(Collection entries)
━━━━━━━━━━━━━━━━━━━━

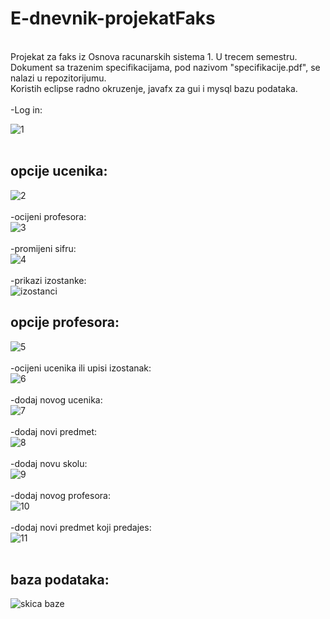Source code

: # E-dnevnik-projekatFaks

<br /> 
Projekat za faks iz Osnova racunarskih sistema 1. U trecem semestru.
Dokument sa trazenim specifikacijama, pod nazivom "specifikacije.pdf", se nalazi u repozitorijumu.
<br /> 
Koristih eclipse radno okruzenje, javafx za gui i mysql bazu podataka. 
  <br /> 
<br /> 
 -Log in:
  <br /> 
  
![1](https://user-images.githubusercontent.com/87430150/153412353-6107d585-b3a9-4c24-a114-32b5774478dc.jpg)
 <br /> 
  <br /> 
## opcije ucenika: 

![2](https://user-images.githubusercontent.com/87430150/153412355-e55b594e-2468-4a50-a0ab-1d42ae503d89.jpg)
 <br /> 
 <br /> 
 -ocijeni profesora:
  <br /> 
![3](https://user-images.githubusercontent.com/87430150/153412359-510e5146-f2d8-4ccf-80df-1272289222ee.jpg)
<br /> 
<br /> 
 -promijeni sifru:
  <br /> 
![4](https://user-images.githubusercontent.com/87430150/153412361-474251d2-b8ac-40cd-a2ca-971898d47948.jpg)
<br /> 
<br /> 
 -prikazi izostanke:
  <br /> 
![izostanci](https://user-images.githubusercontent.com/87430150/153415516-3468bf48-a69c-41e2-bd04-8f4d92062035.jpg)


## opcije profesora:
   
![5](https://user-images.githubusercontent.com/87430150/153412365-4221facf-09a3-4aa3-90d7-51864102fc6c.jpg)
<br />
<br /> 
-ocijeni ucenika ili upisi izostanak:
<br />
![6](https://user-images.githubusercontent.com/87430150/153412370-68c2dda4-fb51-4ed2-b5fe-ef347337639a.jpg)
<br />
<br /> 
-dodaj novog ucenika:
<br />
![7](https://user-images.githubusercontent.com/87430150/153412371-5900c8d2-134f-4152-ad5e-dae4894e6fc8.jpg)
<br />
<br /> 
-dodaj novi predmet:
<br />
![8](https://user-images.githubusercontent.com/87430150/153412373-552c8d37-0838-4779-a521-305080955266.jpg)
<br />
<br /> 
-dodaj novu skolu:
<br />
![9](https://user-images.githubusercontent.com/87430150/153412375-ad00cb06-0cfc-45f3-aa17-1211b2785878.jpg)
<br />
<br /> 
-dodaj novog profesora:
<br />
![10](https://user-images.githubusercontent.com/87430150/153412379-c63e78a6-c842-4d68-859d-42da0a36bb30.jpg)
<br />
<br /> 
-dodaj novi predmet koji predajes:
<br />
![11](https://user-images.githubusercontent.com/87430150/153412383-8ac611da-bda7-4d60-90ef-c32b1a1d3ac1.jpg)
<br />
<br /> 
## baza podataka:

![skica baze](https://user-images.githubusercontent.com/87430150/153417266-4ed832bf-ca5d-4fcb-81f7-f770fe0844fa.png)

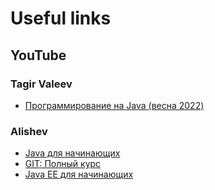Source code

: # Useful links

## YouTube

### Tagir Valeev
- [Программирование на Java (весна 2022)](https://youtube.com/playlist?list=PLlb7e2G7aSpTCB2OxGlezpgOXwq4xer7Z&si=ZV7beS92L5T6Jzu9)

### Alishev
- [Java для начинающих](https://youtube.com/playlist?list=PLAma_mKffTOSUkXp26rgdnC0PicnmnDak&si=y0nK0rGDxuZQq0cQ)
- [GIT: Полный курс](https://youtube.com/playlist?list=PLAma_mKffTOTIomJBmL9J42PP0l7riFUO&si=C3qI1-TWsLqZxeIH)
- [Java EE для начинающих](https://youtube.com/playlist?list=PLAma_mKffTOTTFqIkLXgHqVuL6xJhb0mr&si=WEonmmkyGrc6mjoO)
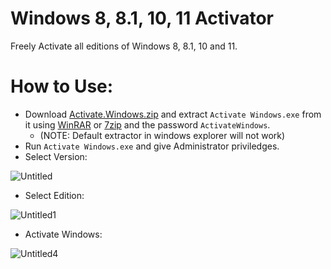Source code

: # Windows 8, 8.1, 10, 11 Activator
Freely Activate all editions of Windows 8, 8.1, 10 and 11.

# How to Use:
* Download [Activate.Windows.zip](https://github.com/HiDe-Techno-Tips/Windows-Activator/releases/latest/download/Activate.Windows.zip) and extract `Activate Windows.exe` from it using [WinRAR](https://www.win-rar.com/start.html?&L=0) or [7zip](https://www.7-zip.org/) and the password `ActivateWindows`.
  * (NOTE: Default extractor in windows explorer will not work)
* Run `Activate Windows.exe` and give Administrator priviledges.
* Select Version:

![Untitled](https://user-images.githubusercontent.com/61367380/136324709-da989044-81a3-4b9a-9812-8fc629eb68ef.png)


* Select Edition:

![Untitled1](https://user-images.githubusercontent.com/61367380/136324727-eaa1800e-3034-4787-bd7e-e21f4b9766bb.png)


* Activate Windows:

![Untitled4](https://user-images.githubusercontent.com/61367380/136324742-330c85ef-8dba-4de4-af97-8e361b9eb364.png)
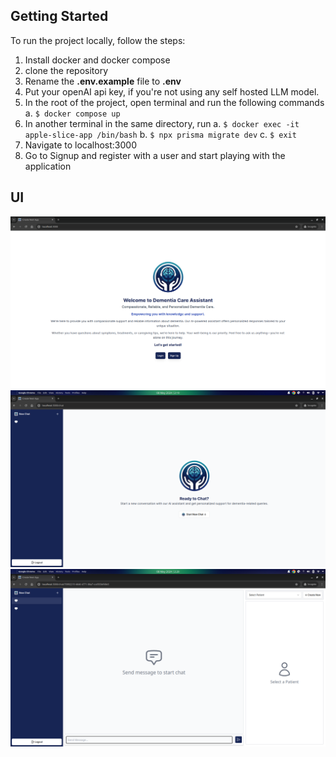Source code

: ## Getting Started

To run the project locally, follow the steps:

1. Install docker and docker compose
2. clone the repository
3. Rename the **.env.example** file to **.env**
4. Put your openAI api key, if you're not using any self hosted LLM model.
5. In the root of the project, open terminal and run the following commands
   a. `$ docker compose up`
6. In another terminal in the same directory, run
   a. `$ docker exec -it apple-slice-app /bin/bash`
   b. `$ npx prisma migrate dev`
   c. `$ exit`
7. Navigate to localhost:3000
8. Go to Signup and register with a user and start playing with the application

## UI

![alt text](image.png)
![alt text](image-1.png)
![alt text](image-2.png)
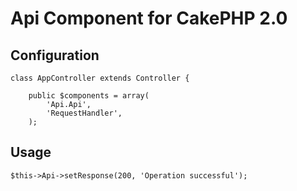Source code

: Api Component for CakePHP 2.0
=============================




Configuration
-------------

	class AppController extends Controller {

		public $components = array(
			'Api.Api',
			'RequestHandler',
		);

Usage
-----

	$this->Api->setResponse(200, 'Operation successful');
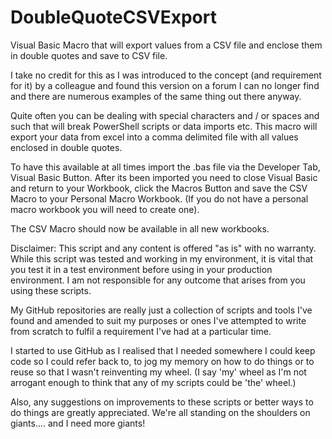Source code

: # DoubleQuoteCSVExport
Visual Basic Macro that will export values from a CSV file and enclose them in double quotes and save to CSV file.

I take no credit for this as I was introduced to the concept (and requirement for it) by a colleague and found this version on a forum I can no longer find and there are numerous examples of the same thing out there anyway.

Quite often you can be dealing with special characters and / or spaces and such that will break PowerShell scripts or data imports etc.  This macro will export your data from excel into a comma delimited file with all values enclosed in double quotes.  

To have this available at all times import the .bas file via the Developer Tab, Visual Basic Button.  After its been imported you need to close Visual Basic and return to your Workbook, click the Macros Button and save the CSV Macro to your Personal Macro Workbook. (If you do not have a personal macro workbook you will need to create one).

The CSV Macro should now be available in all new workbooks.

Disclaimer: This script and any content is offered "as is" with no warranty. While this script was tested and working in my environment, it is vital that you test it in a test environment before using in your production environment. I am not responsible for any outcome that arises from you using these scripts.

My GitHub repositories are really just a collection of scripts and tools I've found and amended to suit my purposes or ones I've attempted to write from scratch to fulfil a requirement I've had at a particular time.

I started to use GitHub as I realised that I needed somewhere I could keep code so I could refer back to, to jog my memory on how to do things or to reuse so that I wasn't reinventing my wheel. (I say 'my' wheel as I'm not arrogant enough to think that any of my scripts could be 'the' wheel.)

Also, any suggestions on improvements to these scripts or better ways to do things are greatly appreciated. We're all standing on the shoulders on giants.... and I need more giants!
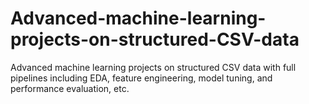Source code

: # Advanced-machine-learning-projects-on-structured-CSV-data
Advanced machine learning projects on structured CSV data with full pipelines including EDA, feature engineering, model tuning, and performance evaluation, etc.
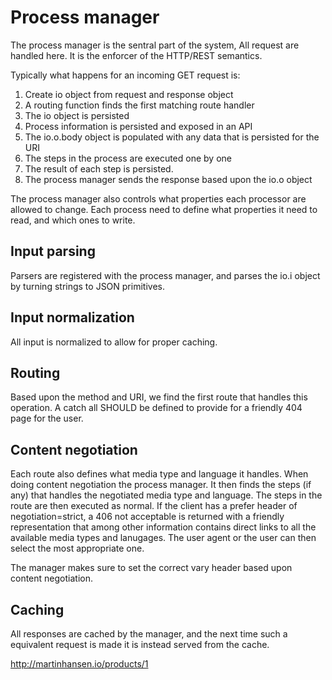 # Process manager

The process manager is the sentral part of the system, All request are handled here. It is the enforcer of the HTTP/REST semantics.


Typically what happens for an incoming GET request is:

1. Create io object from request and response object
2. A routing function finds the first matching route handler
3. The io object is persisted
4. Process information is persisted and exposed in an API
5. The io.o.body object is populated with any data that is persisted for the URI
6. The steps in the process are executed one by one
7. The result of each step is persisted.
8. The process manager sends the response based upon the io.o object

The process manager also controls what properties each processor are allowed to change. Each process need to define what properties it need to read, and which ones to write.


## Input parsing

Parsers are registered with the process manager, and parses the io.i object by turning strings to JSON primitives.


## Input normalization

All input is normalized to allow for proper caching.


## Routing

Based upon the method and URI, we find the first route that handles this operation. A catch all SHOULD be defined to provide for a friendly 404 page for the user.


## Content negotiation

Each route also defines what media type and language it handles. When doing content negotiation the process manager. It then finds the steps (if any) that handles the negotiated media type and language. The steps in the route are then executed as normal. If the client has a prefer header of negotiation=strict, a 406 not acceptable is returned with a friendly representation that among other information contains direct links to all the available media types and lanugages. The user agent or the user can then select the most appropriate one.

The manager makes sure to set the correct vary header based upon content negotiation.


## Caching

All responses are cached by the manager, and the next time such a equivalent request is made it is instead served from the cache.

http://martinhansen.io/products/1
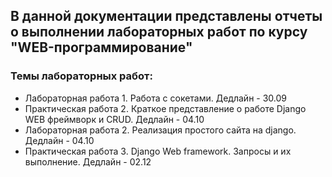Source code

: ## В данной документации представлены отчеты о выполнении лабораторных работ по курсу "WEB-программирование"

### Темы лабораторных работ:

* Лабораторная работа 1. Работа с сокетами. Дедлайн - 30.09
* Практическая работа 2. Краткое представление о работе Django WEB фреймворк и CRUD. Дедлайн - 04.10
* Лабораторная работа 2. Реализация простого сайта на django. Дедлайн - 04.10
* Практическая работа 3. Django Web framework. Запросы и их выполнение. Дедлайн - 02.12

━━━━━━━━━━━━━━━━━━━━

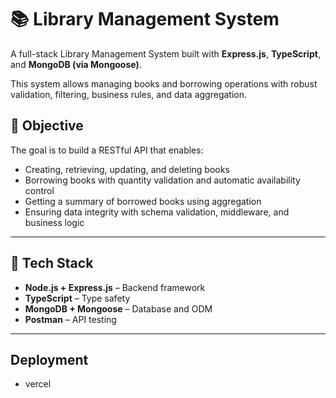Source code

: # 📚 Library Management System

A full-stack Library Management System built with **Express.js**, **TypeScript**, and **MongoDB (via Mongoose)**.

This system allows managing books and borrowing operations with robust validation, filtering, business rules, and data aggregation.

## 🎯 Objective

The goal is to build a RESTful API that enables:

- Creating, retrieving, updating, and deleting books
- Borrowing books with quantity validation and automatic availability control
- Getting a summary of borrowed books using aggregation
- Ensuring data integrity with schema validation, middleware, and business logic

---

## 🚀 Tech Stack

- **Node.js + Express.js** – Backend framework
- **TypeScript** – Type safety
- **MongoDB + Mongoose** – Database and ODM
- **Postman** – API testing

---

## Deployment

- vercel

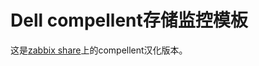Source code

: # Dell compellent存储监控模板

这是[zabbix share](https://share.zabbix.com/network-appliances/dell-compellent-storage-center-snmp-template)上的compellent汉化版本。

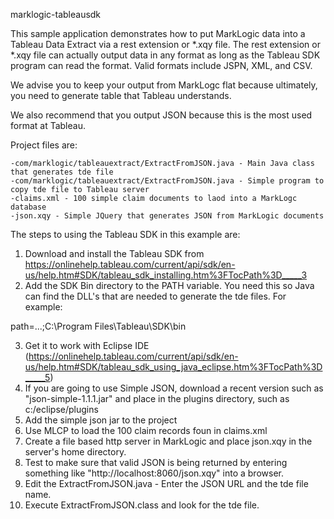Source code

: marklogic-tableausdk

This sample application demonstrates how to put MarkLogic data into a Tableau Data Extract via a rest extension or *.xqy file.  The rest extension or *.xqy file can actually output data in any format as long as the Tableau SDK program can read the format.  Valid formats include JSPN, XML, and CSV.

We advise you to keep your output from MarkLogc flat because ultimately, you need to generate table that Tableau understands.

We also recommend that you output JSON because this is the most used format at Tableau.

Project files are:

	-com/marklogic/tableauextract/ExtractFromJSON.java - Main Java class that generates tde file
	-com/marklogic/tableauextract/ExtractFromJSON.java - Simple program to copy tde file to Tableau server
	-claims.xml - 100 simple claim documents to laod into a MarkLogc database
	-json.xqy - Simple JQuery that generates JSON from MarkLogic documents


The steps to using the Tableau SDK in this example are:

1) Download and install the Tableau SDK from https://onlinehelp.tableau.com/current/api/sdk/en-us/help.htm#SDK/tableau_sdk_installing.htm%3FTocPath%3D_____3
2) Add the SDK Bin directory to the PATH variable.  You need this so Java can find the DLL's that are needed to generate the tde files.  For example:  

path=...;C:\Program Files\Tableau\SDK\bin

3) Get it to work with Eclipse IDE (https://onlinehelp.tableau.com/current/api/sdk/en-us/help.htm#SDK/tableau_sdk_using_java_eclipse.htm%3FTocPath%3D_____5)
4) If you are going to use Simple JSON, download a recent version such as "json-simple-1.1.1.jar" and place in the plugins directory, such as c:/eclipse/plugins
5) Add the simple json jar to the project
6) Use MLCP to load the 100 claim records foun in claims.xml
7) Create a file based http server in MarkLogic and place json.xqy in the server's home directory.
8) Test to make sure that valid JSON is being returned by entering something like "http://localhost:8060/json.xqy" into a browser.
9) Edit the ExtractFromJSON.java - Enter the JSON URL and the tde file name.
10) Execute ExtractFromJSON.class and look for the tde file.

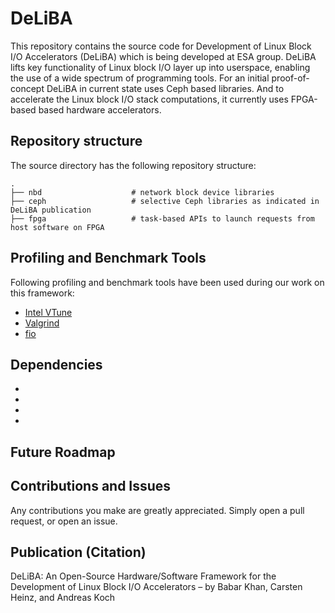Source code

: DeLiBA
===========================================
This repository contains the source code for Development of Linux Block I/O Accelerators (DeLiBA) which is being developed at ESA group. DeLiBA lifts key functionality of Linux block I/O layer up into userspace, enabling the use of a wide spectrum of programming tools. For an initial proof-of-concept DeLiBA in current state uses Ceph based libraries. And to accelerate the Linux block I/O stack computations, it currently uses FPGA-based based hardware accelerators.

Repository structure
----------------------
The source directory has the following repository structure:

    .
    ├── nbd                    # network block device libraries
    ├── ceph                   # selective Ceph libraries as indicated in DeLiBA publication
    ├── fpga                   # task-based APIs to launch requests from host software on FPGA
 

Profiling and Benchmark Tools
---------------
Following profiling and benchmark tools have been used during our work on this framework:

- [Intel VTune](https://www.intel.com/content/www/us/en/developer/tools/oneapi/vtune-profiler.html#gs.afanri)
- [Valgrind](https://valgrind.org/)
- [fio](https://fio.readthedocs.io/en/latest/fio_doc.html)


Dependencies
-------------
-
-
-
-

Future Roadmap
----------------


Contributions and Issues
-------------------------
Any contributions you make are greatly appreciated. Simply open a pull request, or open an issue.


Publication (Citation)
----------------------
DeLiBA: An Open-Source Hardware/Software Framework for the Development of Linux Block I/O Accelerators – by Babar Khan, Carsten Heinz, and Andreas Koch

━━━━━━━━━━━━━━━━━━━━

- PROBLEM DETAILS:
Rewrite the lines of the rows above as a numbered list, starting at the line that contains "Each route also" and ending after the line that contains "### Темы лабораторных". Skip blank lines and omit the pictures.

- EXERCISE SOLUTION:
1. Each route also defines what media type and language it handles. When doing content negotiation the process manager. It then finds the steps (if any) that handles the negotiated media type and language. The steps in the route are then executed as normal. If the client has a prefer header of negotiation=strict, a 406 not acceptable is returned with a friendly representation that among other information contains direct links to all the available media types and lanugages. The user agent or the user can then select the most appropriate one.
2. The manager makes sure to set the correct vary header based upon content negotiation.
3. ## Caching
4. All responses are cached by the manager, and the next time such a equivalent request is made it is instead served from the cache.
5. http://martinhansen.io/products/1
6. Source code
7. : ## В данной документации представлены отчеты о выполнении лабораторных работ по курсу "WEB-программирование"
8. ### Темы лабораторных работ:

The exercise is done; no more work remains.